** Selected passage follows **

This will make the application available at http://localhost:5000, without the need to install Python or any other dependencies directly on your machine.

Resource Cleanup

Once you've set up and used the S3 and DynamoDB resources for this application, it's important to clean up these resources to avoid unnecessary costs. Follow the steps below to delete the resources.

Delete S3 Bucket:
- Go to the S3 console and locate the bucket you created for this application.
- Select the bucket, then click on Empty to delete all objects within the bucket. Refer to the image below, where the Empty button is highlighted in red for guidance:
- After clicking Empty, a new page will open. To confirm deletion, type "permanently delete" in the text input field, then click on Empty again to finalize. Refer to the image below for guidance, where the confirmation field and Empty button are highlighted in red:
- After emptying the bucket, return to the bucket's main page and click on Delete to remove the bucket itself. Refer to the image below, where the Delete button is highlighted in red:
- A new window will open. To confirm the bucket deletion, enter the bucket name in the text input field, then click on Delete Bucket. Refer to the image below, where the confirmation field and Delete Bucket button are highlighted in red:
- Please Note: It may take a few moments for AWS to fully delete the bucket. Wait until you see a confirmation message indicating that the bucket has been deleted to ensure the resource is fully removed.

** End of Selected passage **
** Records supplied follows **

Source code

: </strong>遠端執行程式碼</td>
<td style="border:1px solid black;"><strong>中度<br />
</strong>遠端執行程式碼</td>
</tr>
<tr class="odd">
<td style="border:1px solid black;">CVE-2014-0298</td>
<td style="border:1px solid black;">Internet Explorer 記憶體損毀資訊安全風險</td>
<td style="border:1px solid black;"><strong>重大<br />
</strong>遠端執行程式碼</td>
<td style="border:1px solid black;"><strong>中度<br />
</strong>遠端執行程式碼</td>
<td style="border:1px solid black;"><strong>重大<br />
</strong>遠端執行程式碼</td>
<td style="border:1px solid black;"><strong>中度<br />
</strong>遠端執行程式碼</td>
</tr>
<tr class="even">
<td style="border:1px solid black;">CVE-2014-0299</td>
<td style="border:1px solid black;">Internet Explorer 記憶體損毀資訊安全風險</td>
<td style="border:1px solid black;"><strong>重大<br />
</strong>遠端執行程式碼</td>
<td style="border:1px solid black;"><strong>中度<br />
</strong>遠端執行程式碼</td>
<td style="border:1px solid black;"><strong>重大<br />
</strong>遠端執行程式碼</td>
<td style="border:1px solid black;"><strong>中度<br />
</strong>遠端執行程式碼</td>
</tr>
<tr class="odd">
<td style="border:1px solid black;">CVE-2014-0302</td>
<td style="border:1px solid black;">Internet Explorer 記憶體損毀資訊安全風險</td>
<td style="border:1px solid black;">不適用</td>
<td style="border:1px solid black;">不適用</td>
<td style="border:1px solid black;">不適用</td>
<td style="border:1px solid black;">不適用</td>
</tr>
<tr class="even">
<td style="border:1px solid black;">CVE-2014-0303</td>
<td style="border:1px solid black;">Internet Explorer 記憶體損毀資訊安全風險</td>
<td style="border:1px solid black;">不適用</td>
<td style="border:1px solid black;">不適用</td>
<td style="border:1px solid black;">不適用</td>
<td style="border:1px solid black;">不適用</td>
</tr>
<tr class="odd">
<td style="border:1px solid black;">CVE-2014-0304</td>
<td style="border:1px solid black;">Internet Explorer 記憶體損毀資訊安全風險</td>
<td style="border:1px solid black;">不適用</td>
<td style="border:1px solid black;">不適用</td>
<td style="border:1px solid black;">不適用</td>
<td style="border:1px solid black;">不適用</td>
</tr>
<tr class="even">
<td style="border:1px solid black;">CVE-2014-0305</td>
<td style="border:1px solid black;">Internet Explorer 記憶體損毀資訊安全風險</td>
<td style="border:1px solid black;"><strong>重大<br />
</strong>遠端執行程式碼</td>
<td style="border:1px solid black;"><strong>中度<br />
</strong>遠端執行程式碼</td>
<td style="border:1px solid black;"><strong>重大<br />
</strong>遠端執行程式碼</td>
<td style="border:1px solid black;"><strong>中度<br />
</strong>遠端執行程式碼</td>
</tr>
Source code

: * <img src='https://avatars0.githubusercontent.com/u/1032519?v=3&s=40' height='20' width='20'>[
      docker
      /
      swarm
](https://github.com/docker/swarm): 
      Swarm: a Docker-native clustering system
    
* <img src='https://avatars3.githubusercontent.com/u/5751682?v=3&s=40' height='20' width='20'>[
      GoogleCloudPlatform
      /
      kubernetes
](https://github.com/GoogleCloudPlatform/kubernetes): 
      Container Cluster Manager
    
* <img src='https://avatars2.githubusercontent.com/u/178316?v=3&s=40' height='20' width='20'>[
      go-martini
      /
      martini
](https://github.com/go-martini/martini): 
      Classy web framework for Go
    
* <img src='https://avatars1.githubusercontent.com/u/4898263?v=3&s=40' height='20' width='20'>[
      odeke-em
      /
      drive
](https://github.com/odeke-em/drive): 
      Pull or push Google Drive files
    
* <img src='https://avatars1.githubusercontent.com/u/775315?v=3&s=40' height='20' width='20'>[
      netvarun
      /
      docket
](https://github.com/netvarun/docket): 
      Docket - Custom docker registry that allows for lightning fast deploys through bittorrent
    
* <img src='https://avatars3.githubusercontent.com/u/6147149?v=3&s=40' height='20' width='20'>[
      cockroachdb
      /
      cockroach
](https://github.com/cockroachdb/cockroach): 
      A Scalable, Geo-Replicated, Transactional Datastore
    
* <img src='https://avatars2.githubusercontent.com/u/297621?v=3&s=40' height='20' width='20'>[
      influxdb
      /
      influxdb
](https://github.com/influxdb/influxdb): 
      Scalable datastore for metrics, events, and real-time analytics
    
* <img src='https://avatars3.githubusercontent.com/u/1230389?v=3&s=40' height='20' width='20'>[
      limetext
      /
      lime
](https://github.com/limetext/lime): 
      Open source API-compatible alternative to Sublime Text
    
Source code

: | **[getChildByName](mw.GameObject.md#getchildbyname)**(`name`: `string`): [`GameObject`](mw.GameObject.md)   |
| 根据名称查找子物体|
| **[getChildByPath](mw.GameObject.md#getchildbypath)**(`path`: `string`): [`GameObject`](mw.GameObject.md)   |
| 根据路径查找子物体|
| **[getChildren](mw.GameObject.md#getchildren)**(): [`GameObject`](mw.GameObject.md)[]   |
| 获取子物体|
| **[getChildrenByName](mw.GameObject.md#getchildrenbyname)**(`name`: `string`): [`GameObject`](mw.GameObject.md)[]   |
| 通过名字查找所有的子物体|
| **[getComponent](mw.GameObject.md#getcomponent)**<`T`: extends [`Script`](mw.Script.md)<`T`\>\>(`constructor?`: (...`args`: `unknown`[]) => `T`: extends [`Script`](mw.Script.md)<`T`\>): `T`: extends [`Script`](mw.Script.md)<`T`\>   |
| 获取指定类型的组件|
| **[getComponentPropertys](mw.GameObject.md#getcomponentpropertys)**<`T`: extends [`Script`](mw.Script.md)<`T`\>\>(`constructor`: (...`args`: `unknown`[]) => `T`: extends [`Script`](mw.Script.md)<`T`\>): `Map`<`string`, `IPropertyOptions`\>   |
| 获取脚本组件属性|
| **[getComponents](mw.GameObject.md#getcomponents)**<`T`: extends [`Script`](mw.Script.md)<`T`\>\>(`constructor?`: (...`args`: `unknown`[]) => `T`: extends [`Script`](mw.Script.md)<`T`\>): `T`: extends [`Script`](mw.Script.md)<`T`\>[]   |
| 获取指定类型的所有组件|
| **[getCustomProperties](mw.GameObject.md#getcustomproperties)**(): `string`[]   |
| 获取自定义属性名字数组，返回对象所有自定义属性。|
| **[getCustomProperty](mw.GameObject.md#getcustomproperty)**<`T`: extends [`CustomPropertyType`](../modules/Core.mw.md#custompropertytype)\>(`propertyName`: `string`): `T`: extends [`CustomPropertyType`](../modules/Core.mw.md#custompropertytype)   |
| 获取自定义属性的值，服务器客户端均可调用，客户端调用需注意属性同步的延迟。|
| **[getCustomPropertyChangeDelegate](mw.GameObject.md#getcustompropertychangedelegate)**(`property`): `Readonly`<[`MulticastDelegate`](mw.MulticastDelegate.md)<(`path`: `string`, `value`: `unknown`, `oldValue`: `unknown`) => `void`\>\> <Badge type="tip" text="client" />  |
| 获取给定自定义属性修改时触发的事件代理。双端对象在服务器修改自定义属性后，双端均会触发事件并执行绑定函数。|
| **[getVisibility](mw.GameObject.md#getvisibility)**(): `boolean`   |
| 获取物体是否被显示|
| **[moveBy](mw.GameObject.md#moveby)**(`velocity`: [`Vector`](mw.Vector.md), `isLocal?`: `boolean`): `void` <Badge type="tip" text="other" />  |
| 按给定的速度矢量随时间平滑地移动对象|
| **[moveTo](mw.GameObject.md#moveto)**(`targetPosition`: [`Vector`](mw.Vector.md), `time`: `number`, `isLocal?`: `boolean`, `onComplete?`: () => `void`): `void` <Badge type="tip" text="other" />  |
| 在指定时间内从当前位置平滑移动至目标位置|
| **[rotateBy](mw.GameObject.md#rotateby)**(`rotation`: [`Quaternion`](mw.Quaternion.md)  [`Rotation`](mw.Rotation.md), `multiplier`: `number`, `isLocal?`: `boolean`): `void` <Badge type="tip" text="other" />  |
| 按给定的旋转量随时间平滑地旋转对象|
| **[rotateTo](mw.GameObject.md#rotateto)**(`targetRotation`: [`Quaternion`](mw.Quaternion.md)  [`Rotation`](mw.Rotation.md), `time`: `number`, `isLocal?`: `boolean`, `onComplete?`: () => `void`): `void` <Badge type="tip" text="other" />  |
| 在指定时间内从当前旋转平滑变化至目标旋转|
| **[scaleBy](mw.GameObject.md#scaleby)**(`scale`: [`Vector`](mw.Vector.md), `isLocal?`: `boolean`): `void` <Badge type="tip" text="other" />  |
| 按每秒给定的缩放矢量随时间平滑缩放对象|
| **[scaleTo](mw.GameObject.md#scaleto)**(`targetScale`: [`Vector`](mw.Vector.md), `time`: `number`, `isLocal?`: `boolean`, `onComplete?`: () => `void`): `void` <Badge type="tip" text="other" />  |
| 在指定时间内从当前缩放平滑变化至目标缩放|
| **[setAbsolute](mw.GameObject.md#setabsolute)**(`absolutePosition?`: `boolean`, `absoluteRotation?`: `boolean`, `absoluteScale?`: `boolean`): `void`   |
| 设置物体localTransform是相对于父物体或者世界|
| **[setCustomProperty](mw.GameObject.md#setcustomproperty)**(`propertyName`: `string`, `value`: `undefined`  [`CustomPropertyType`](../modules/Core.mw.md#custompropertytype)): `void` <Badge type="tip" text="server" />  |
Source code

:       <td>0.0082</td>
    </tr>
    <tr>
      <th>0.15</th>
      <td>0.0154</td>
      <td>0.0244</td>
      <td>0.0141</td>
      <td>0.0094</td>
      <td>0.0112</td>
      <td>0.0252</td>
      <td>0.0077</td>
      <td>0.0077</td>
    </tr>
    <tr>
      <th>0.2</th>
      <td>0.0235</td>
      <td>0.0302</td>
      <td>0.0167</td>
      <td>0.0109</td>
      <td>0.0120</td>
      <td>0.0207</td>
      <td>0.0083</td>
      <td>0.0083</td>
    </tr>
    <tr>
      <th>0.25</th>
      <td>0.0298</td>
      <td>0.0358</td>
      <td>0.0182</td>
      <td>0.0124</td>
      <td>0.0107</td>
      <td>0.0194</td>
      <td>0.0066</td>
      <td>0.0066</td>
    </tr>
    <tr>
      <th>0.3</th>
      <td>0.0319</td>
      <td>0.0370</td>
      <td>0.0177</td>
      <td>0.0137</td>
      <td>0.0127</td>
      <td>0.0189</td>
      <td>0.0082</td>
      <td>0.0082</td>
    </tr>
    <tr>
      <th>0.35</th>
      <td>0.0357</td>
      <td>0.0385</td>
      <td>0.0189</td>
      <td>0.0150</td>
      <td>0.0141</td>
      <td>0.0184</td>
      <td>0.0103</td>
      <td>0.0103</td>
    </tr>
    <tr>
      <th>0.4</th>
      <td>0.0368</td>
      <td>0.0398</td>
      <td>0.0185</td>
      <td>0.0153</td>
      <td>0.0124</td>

** End of Records supplied **

Problems to work on -
1. Replace "application" with "web app" in the stretch of the resource cleanup guide from "Resource Cleanup" through "for this application.", and write out that stretch.
2. Write the next part of the resource cleanup guide, picking up after its last sentence.

Outputs for the tasks -
1.
Resource Cleanup

Once you've set up and used the S3 and DynamoDB resources for this web app, it's important to clean up these resources to avoid unnecessary costs. Follow the steps below to delete the resources.

Delete S3 Bucket:
- Go to the S3 console and locate the bucket you created for this web app.

2.
Delete DynamoDB Table:
- Navigate to the DynamoDB console.
- In the Tables section, locate the table you created (e.g., ar-ImageMetadata).
- Select the table, then click on Delete table to remove it. Refer to the image below, where the Delete table button is highlighted in red:
- After clicking Delete table, a new window will open asking for confirmation. Type confirm in the text input field, then click on the Delete button to finalize the deletion. Refer to the image below, where the confirmation field and Delete button are highlighted in red:
- Please Note: It may take a few moments for AWS to fully delete the table. Wait until you see a confirmation message indicating that the table has been deleted to ensure the resource is completely removed.

Ensure you have backed up any necessary data from these resources before deleting them, as this action is irreversible.